Follow Us :

JAKARTA, KOMPAS — Sebanyak 79 persen dari 803 nama warga negara Indonesia yang disebutkan dalam Panama Papers terindikasi kuat mengemplang pajak. Direktorat Jenderal Pajak akan mendalaminya.

”Untuk Panama Papers, 79 persen nama itu diyakini mempunyai rekening di luar negeri yang belum dilaporkan dalam Surat Pemberitahuan Tahunan pajak,” kata Menteri Keuangan Bambang PS Brodjonegoro dalam rapat kerja dengan Komisi XI DPR di Jakarta, Senin (11/4).

Data Panama Papers, menurut Bambang, akan digunakan sebagai referensi pelengkap dari data resmi yang telah dimiliki Direktorat Jenderal Pajak (Ditjen Pajak). Ditjen Pajak sejak Agustus tahun lalu mengantongi data tentang 6.000 warga negara Indonesia yang menyimpan dananya di dua negara di luar negeri. Total asetnya melampaui produk domestik bruto Indonesia pada 2015 senilai Rp 11.400 triliun.

Soal dua negara yang dimaksud, Bambang enggan menyebutkan. Hal yang pasti, masih banyak negara lain yang menjadi tempat penyimpanan dana WNI di luar negeri. Terbesar adalah di Kepulauan Virgin Britania Raya. Berikutnya adalah Kepulauan Cook dan Singapura. Negara-negara lain misalnya Panama, Mauritius, dan Kepulauan Cayman.

Direktur Jenderal Pajak Ken Dwijugiasteadi menyatakan, pihaknya akan mendalami data yang ada. Bagi yang terindikasi mengemplang pajak, Ditjen Pajak akan menindaklanjutinya.

”Soal data yang seperti ini, kami dalami benar. Tidak perlu ribut. Tenang saja. Pasti akan kami kerjakan. Desember lalu, kami panggil wajib pajak yang namanya ada di Panama Papers. Dibayar dan tidak ribut. Bayarnya triliunan,” kata Ken.

Secara terpisah, Kepala Badan Koordinasi Penanaman Modal (BKPM) Franky Sibarani mengungkapkan, memang ada investasi dari negara-negara yang dinilai sebagai negara atau wilayah yang dinilai longgar dari perpajakan (tax haven) ke Indonesia. Misalnya, dari Kepulauan Virgin Britania Raya dan Kepulauan Cayman.

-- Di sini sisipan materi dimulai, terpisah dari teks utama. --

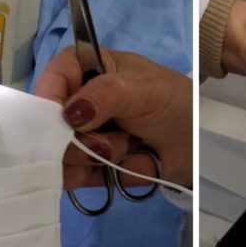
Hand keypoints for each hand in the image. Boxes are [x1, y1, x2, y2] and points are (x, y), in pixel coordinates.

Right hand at [33, 46, 192, 189]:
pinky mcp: (88, 167)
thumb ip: (106, 94)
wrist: (195, 146)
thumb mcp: (143, 88)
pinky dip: (85, 176)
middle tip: (105, 141)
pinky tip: (110, 168)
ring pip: (59, 153)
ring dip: (89, 156)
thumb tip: (70, 114)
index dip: (50, 99)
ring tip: (125, 148)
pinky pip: (70, 177)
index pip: (53, 78)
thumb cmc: (173, 103)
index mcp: (86, 69)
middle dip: (75, 137)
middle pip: (49, 122)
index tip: (63, 120)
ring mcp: (81, 137)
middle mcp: (77, 103)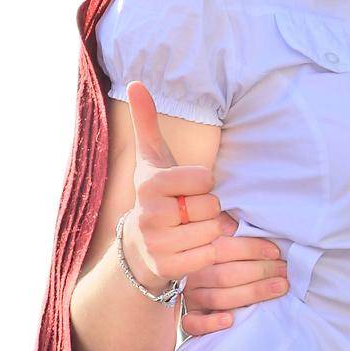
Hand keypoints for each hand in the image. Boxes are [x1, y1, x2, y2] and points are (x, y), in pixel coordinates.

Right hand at [122, 81, 230, 291]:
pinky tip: (192, 247)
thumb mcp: (153, 158)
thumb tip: (136, 83)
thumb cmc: (157, 195)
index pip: (205, 179)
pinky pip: (209, 256)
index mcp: (149, 184)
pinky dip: (208, 252)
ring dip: (211, 231)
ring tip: (191, 228)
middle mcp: (148, 214)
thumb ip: (148, 122)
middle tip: (189, 211)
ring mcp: (156, 243)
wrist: (139, 244)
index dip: (204, 183)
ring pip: (213, 231)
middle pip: (211, 206)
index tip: (188, 187)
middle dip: (208, 209)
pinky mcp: (168, 267)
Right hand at [178, 217, 288, 337]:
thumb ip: (233, 230)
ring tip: (279, 287)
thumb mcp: (226, 238)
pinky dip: (210, 323)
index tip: (276, 252)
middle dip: (261, 272)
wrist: (191, 282)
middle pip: (226, 275)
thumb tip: (250, 224)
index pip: (224, 248)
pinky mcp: (189, 317)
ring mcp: (191, 296)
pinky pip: (192, 323)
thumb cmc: (224, 257)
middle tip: (285, 272)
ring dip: (252, 293)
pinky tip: (230, 320)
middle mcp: (193, 274)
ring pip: (218, 298)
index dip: (252, 249)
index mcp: (200, 250)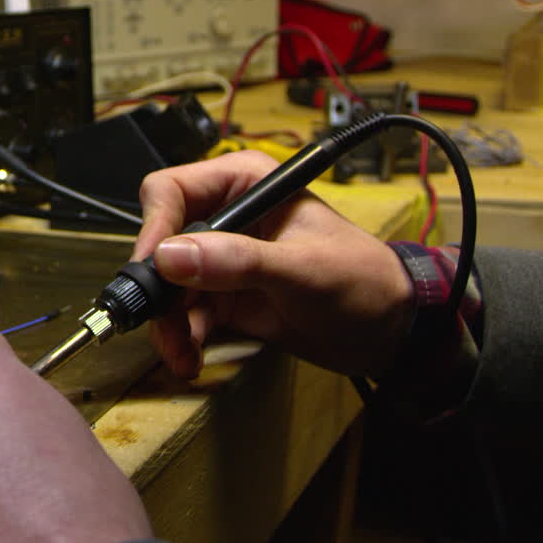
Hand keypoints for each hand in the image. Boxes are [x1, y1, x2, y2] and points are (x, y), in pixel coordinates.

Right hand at [133, 150, 413, 378]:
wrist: (388, 332)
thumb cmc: (364, 281)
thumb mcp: (302, 268)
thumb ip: (238, 261)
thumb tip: (172, 257)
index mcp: (244, 184)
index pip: (171, 192)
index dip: (155, 229)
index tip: (154, 270)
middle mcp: (225, 217)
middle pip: (160, 244)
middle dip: (158, 289)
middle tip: (163, 322)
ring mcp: (220, 260)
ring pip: (165, 287)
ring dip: (167, 323)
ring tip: (181, 353)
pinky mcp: (221, 297)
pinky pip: (182, 315)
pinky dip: (180, 339)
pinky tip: (191, 358)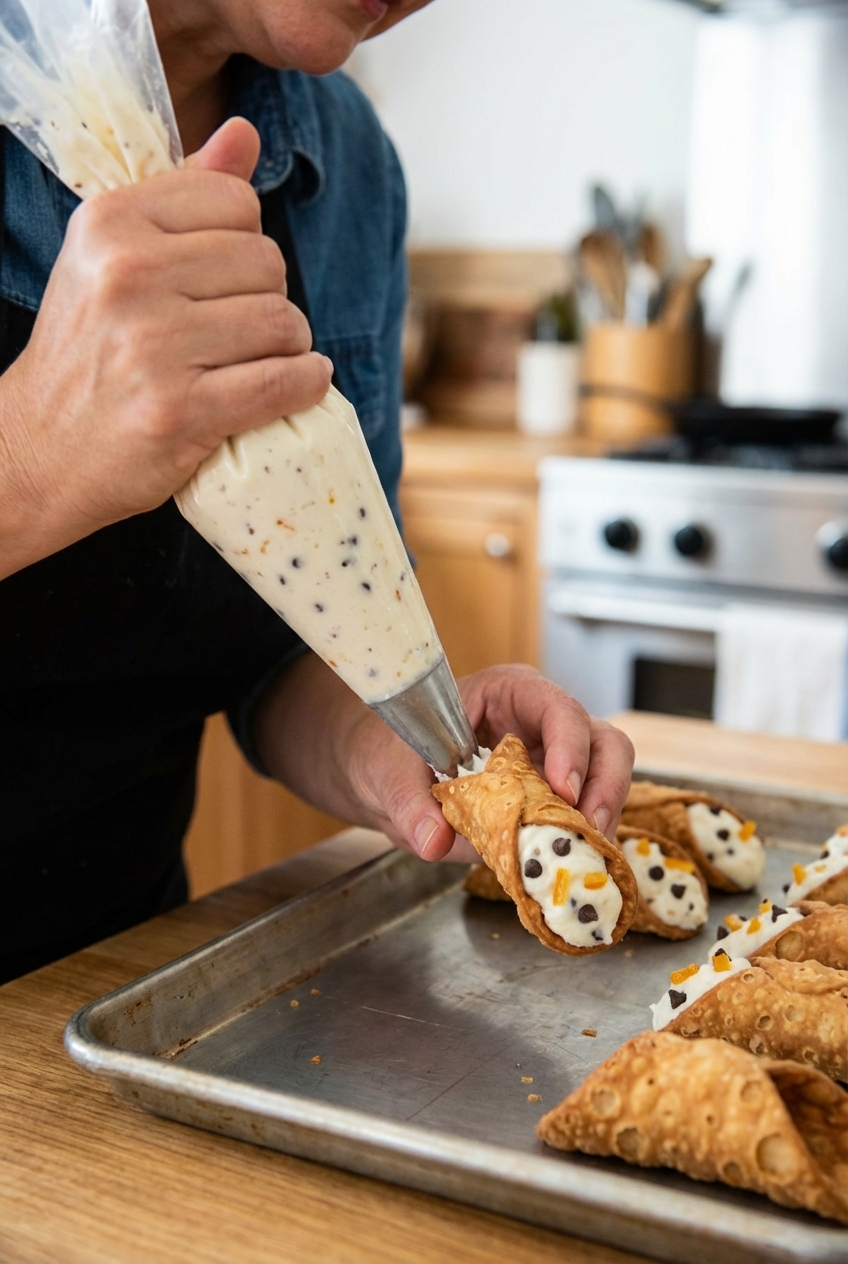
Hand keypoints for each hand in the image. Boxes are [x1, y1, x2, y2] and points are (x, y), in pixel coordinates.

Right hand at [0, 117, 331, 577]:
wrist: (39, 451)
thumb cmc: (88, 354)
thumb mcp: (113, 258)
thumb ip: (182, 194)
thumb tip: (243, 133)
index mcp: (111, 223)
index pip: (236, 202)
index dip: (246, 244)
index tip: (224, 283)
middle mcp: (128, 274)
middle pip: (267, 264)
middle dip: (269, 300)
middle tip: (241, 335)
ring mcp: (153, 345)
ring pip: (283, 323)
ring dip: (290, 349)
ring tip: (259, 364)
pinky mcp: (180, 410)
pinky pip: (281, 383)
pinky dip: (305, 386)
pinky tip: (300, 386)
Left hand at [348, 663, 634, 862]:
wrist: (387, 776)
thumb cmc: (392, 754)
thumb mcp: (389, 774)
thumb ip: (409, 804)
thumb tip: (434, 841)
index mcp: (507, 694)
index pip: (556, 707)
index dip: (569, 745)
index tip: (562, 789)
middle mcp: (541, 721)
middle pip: (602, 741)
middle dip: (605, 786)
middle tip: (590, 830)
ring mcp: (554, 758)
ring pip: (608, 776)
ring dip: (603, 817)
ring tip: (586, 854)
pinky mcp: (553, 796)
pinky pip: (587, 813)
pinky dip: (586, 838)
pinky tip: (572, 862)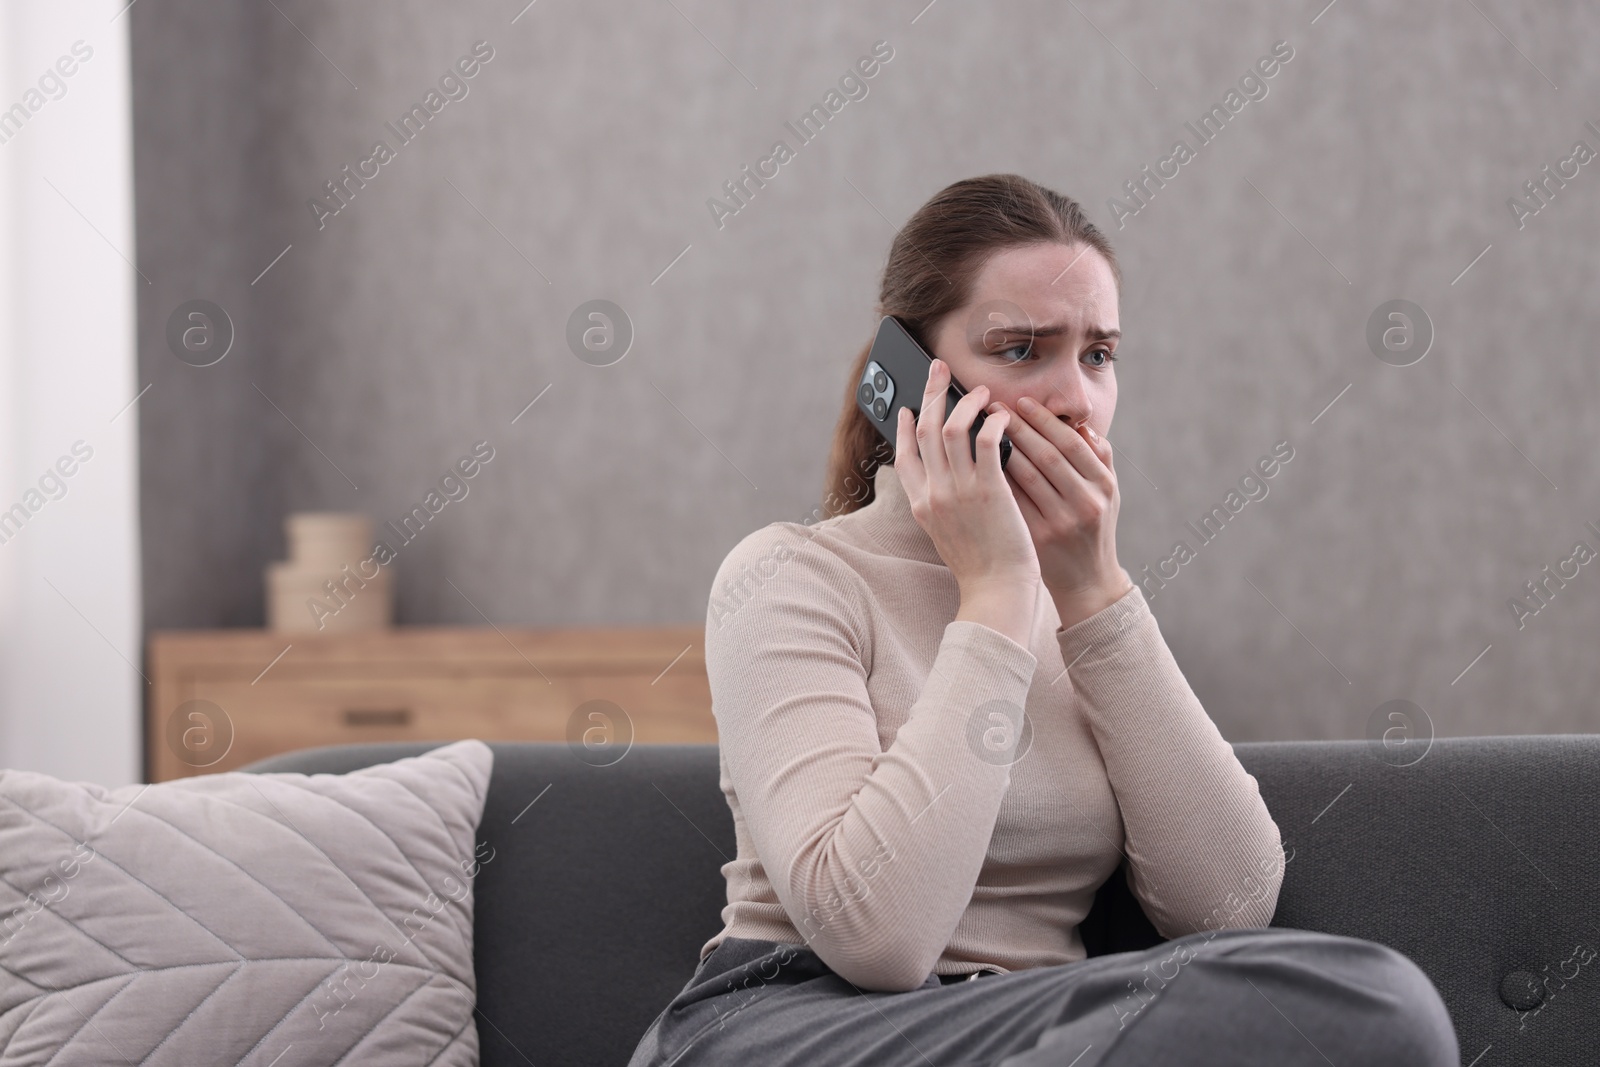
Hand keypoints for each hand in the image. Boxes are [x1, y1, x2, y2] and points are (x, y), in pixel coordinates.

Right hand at [895, 360, 1039, 641]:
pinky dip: (992, 422)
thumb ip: (943, 504)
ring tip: (980, 390)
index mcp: (921, 505)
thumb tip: (948, 478)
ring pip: (951, 428)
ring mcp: (959, 490)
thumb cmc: (980, 567)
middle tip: (938, 368)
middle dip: (930, 393)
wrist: (996, 591)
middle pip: (924, 429)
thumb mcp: (948, 535)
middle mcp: (934, 493)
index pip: (904, 454)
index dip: (903, 425)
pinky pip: (986, 441)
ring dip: (965, 401)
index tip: (907, 406)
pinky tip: (1002, 416)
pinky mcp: (989, 489)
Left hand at [987, 396, 1132, 628]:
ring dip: (1000, 449)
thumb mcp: (1108, 493)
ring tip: (978, 429)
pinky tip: (976, 463)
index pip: (1070, 442)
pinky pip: (1011, 502)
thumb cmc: (1094, 528)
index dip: (1044, 419)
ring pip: (1025, 477)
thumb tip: (1080, 423)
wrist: (1087, 582)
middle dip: (1016, 427)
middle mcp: (1085, 503)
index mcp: (1103, 485)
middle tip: (991, 406)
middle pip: (1045, 455)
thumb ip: (1099, 457)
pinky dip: (994, 480)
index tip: (1020, 401)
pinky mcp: (1037, 539)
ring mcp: (1060, 523)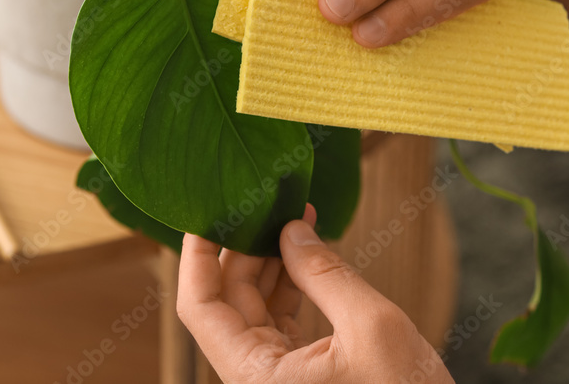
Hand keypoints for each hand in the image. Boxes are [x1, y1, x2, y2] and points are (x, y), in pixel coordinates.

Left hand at [177, 208, 452, 383]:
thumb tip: (291, 228)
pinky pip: (280, 323)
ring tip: (294, 219)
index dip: (197, 256)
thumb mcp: (372, 326)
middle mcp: (257, 381)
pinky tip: (308, 254)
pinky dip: (292, 286)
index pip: (199, 308)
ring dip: (271, 263)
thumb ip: (325, 273)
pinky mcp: (300, 378)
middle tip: (269, 202)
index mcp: (257, 378)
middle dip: (245, 249)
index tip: (206, 212)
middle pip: (228, 303)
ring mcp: (277, 381)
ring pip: (254, 310)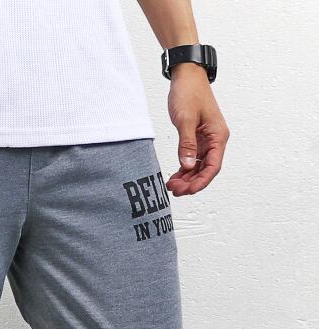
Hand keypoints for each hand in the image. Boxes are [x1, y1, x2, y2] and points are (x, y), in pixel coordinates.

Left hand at [165, 64, 229, 196]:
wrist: (186, 76)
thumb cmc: (189, 92)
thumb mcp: (185, 120)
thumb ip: (187, 144)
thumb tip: (188, 166)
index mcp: (218, 135)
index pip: (213, 166)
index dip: (201, 181)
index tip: (188, 191)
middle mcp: (215, 140)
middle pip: (206, 169)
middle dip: (192, 182)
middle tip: (174, 190)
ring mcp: (206, 140)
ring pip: (199, 166)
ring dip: (187, 178)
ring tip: (172, 186)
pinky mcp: (196, 138)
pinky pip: (192, 159)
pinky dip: (184, 169)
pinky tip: (174, 176)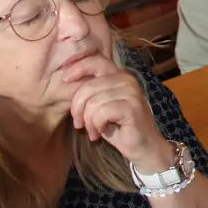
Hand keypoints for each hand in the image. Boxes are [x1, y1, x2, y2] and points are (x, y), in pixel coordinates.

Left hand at [63, 53, 173, 169]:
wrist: (141, 146)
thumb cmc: (118, 126)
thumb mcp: (100, 105)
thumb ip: (90, 91)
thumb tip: (65, 80)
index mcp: (118, 75)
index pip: (96, 60)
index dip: (77, 67)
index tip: (65, 80)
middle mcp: (126, 79)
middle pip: (88, 86)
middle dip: (77, 108)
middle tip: (79, 124)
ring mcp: (131, 92)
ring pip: (93, 101)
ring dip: (88, 121)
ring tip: (94, 130)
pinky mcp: (132, 107)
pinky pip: (102, 112)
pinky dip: (97, 125)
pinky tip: (101, 132)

Sementara itu, Ketua Badan Pemeriksa Keuangan (BPK) Harry Azhar Azis dan politikus Partai Nasdem, politikus Partai Nasdem, Johnny G Plate, yang disebut dalam daftar itu, menampik pernah menggunakan jasa Mossack Fonseca untuk mendirikan perusahaan cangkang untuk menghindari tarif pajak yang tinggi di negara asal.

”Itu tidak benar, saya punya bukti itu tidak benar. Tak semua yang dimuat Panama Papers itu menceritakan kebenaran,” kata Harry dalam pesan pendeknya.

Adapun Johnny menyatakan tidak mengerti mengapa namanya disebut-sebut dalam dokumen Panama Papers. ”Saya coba ingat-ingat, saya cari-cari, tetapi tidak pernah, tidak ada juga, jangan sampai ini menjadi rumor,” ujar Johnny.

Airlangga Hartarto mengakui memiliki perusahaan cangkang tetapi dia menegaskan bukan di Panama.